Жизнь примечательных людей. Книга вторая | страница 118



Такое редко, но бывает. И если вам повезет — впитывайте происходящее всем организмом, потому что потом вы будете вспоминать это время всю свою жизнь. Иногда вы даже будете собираться вместе и бухать, чередуя тосты громовым хохотом, млеющей сладостью воспоминаний и смертной тоской понимания, что больше в эту речку не войти.

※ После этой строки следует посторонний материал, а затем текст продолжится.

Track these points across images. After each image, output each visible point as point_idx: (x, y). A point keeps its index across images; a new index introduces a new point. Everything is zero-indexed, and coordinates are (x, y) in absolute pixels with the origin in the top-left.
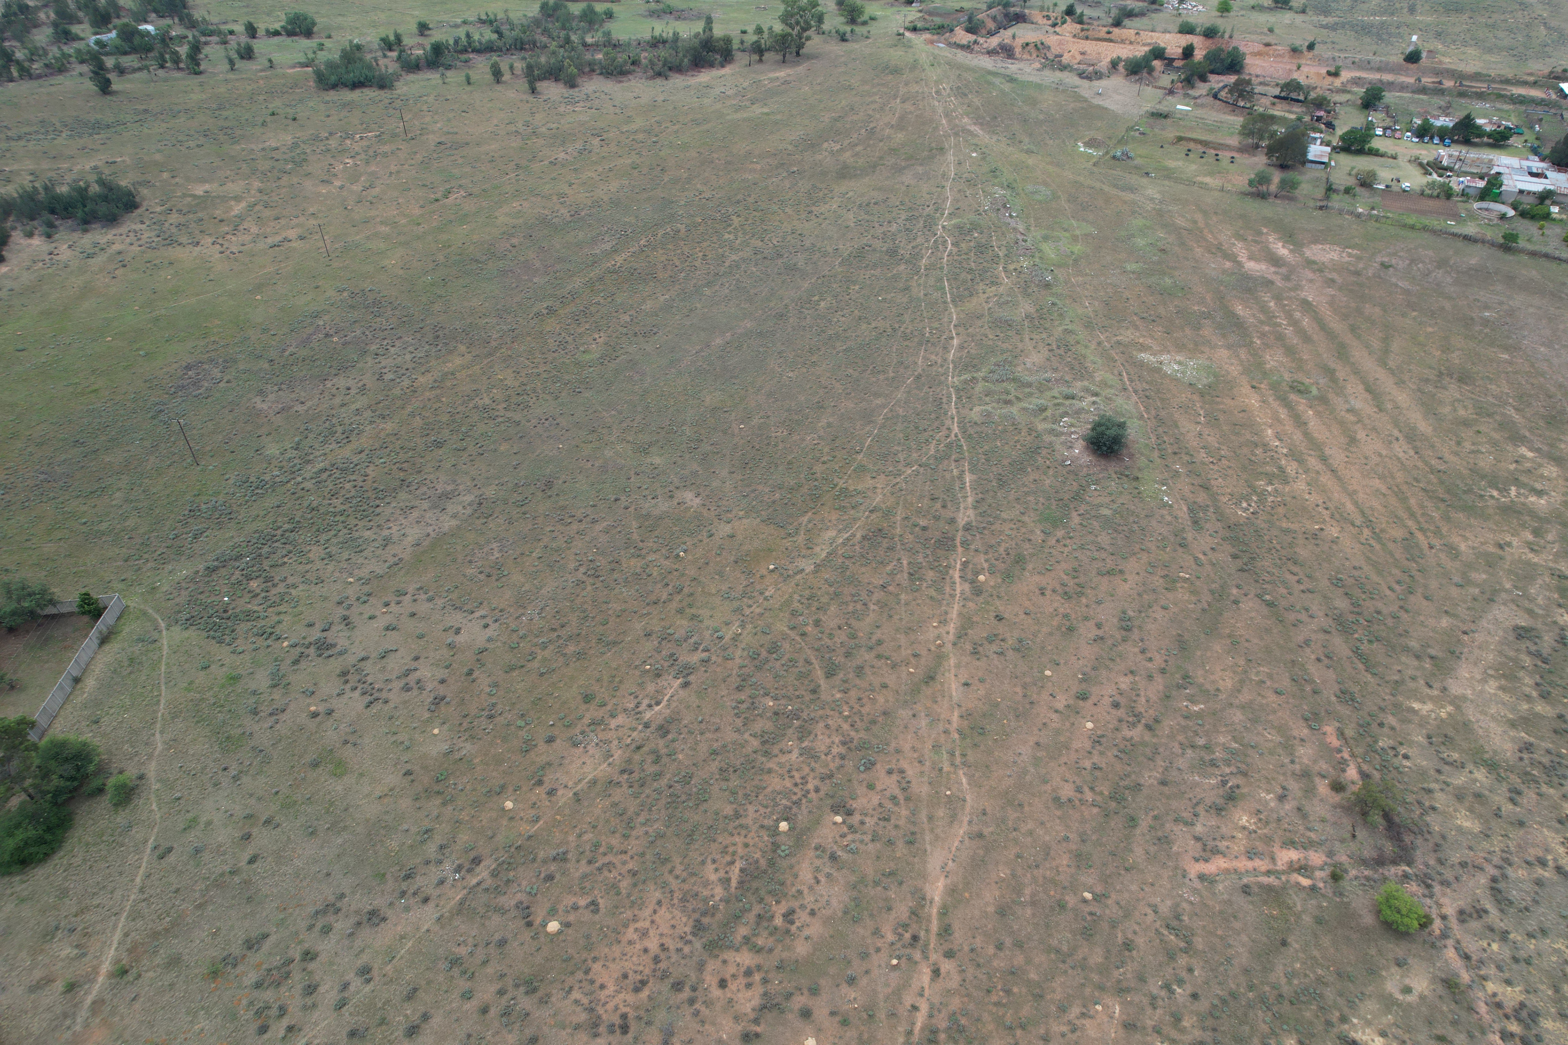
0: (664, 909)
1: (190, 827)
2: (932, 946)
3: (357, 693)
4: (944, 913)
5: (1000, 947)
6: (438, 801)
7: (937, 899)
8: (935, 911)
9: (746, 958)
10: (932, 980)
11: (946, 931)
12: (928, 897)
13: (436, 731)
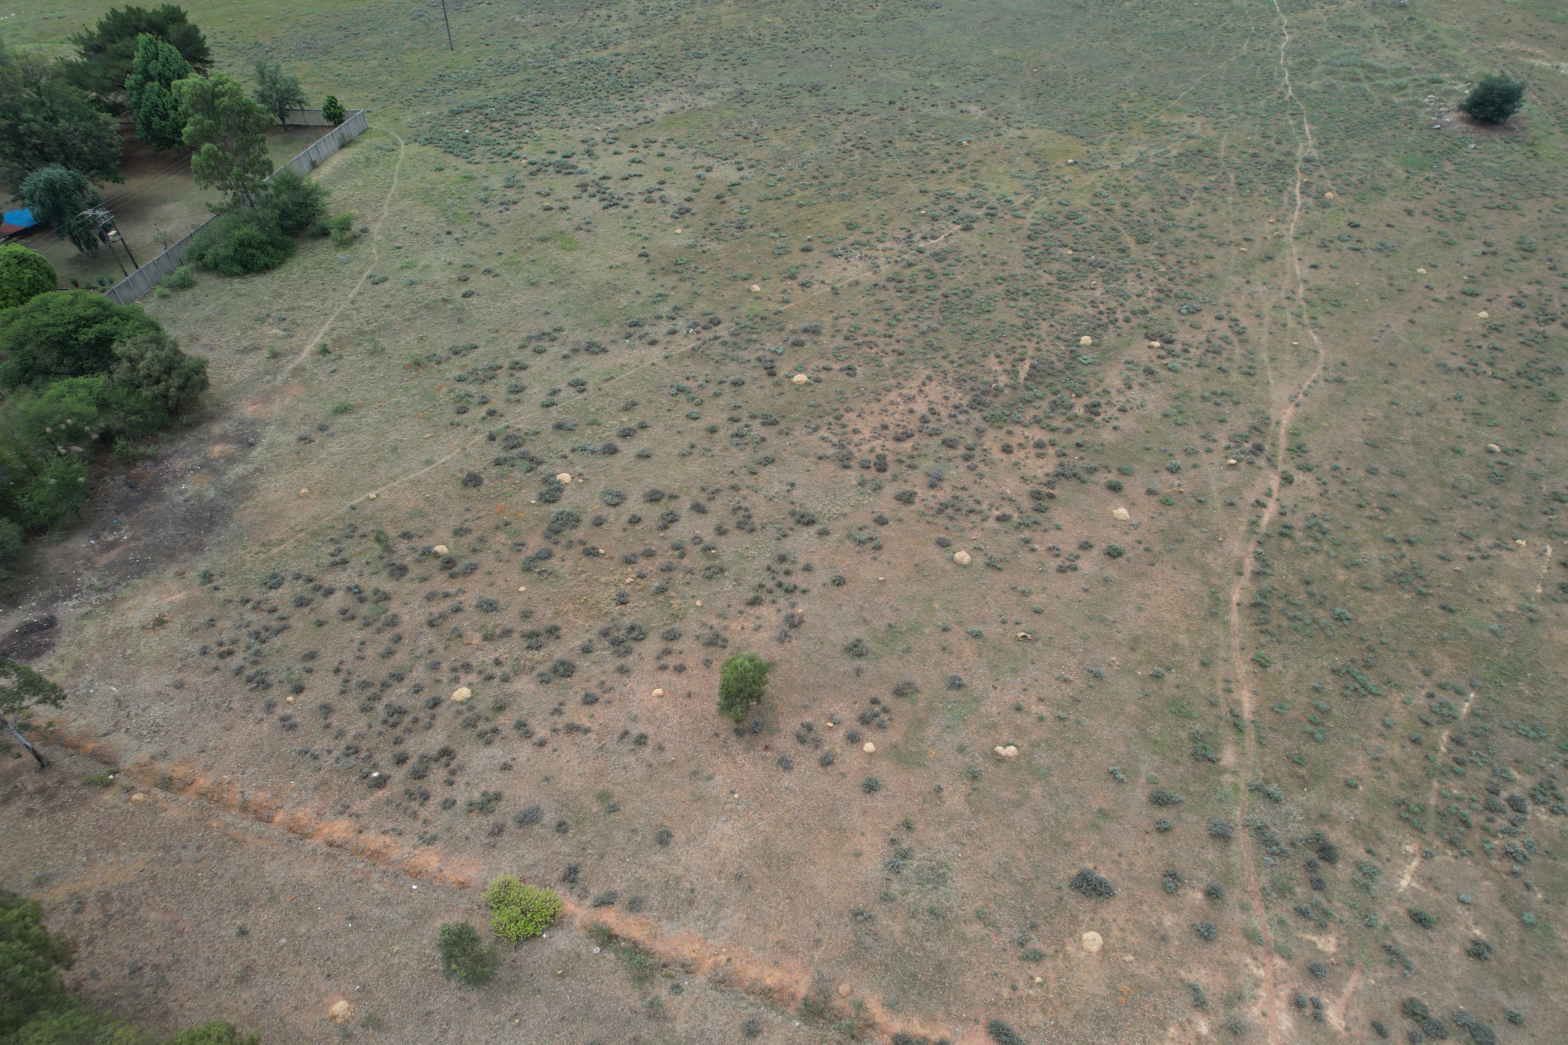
0: (934, 384)
1: (407, 267)
2: (1280, 458)
3: (595, 200)
4: (1293, 434)
5: (1372, 472)
6: (676, 277)
7: (1284, 422)
8: (1282, 431)
9: (1037, 434)
10: (1282, 485)
11: (1298, 450)
12: (1274, 419)
13: (679, 231)
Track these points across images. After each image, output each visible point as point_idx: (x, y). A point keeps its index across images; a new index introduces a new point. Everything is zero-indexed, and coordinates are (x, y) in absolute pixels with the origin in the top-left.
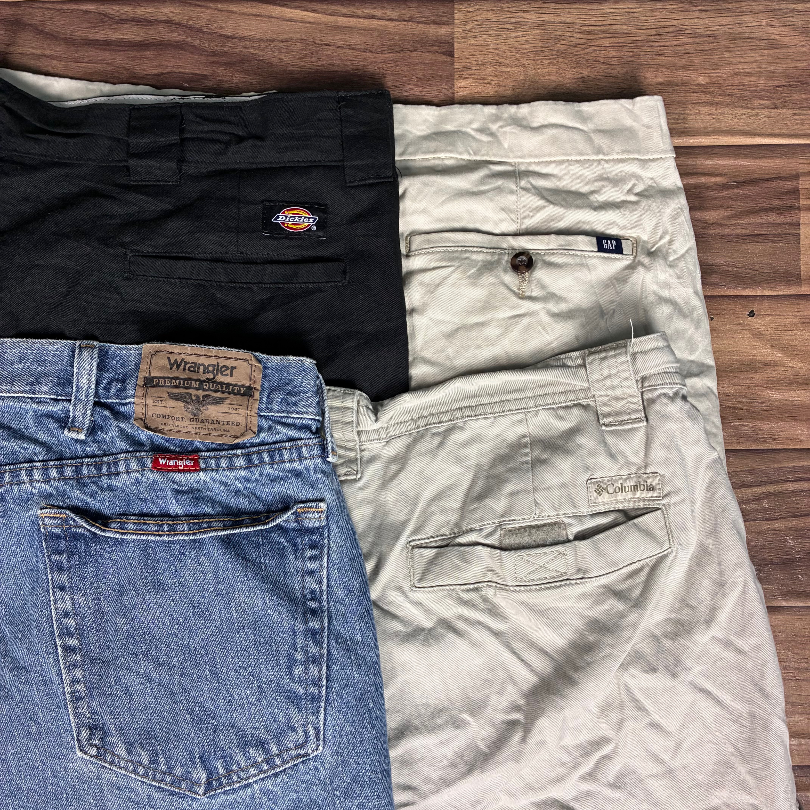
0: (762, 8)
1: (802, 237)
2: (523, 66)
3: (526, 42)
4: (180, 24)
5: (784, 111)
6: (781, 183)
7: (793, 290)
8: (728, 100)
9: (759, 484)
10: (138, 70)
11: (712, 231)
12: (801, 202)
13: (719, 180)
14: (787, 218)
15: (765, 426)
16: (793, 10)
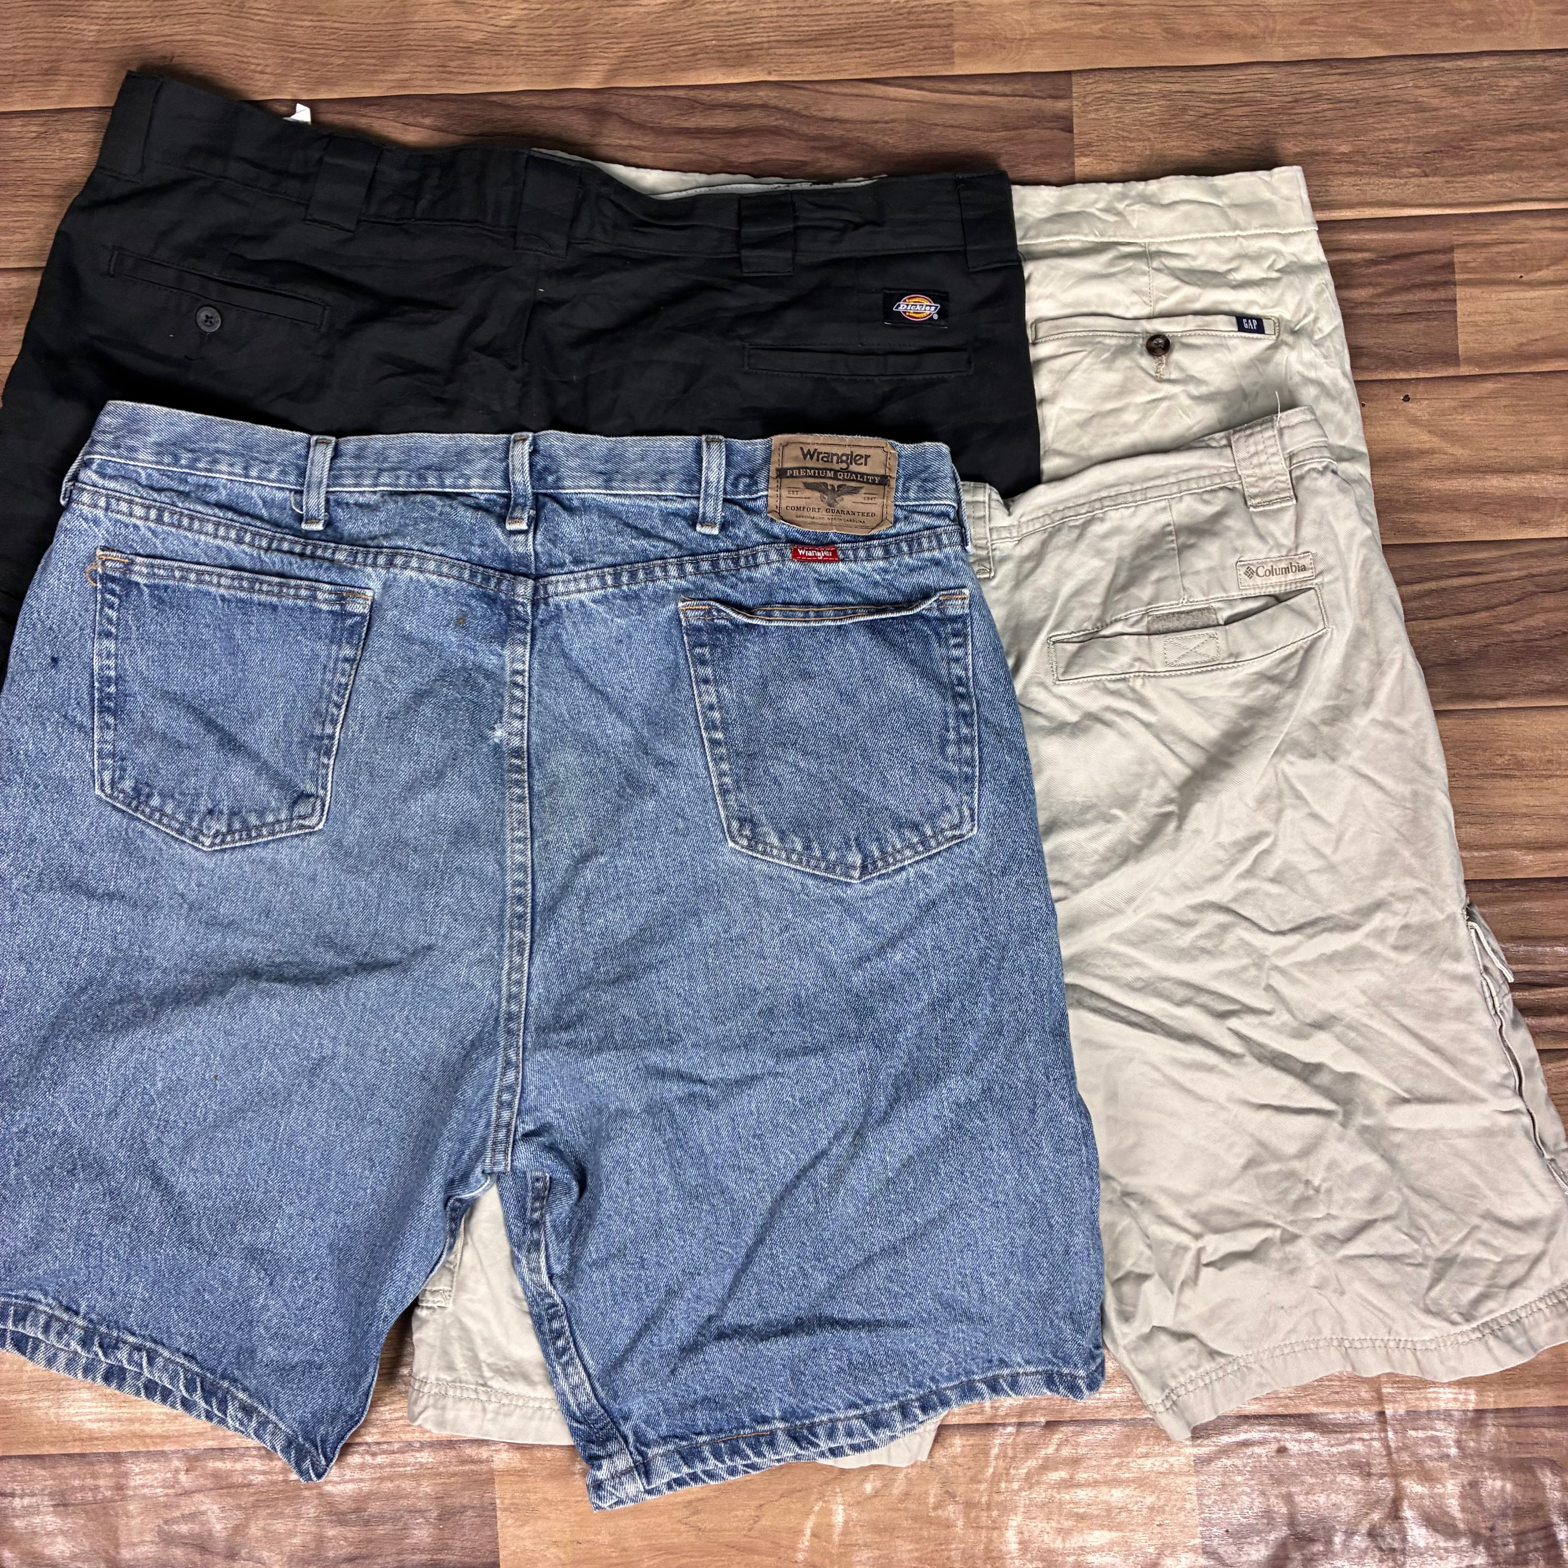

Вот как описывал будни редакции все тот же Николай Чуковский:

То была эпоха детства детской литературы, и детство у нее было веселое. Детский отдел помещался на пятом этаже Госиздата, и весь этот пятый этаж ежедневно в течение всех служебных часов сотрясался от хохота. Некоторые посетители Детского отдела до того ослабели от смеха, что, кончив свои дела, выходили на лестничную площадку, держась руками за стены, как пьяные. Шутникам нужна подходящая аудитория, а у Шварца и Олейникова аудитория была превосходнейщая. В Детский отдел прислали практикантом молоденького тоненького студентика по имени Ираклий Андроников. Стихов практикант не писал никаких, даже шуточных, но способностью шутить и воспринимать шутки не уступал Шварцу и Олейникову. Ежедневно приходили в Детский отдел поэты — Введенский, Хармс, Заболоцкий — люди молодые, смешливые, мечтавшие о гротескном преображении мира, огорчавшего их своей скучной обыденностью.

А вот как о своем знакомстве с Детской редакцией вспоминает известный детский писатель Леонид Пантелеев:

И вот в назначенный день мы с Гришей Белых, молодые, авторы только что законченной повести «Республика Шкид», робко поднимаемся на шестой этаж бывшего дома Зингер и вдруг видим: навстречу нам бодро топают — на четвереньках! — два взрослых дяди. Один пышноволосый, кучерявый, другой — тонколицый, красивый, с гладко причесанными на косой пробор волосами.

Несколько ошарашенные, мы прижимаемся к стенке, чтобы пропустить эту странную пару, но четвероногие тоже останавливаются.

— Вам что угодно, юноши? — обращается к нам кучерявый.

— Маршака… Олейникова… Шварца, — лепечем мы.

— Очень приятно… Олейников! — рекомендуется пышноволосый, поднимая для рукопожатия правую переднюю лапу.

— Шварц! — протягивает руку его товарищ.

Вся эта сказка закончилась так, как заканчиваются обычно подобные сказки.

Чудо единения с какого-то момента вдруг стало съеживаться, а взаимное раздражение, напротив, нарастать. Начались какие-то глупые придирки, взаимные претензии, и — пока еще маленькие — камни за пазухой.

Потом старый мудрый Маршак, раньше всех учуявший, что на смену безбашенным братающимся двадцатым приходят строгие партикулярные тридцатые, потихоньку, по-одному, всех уволил.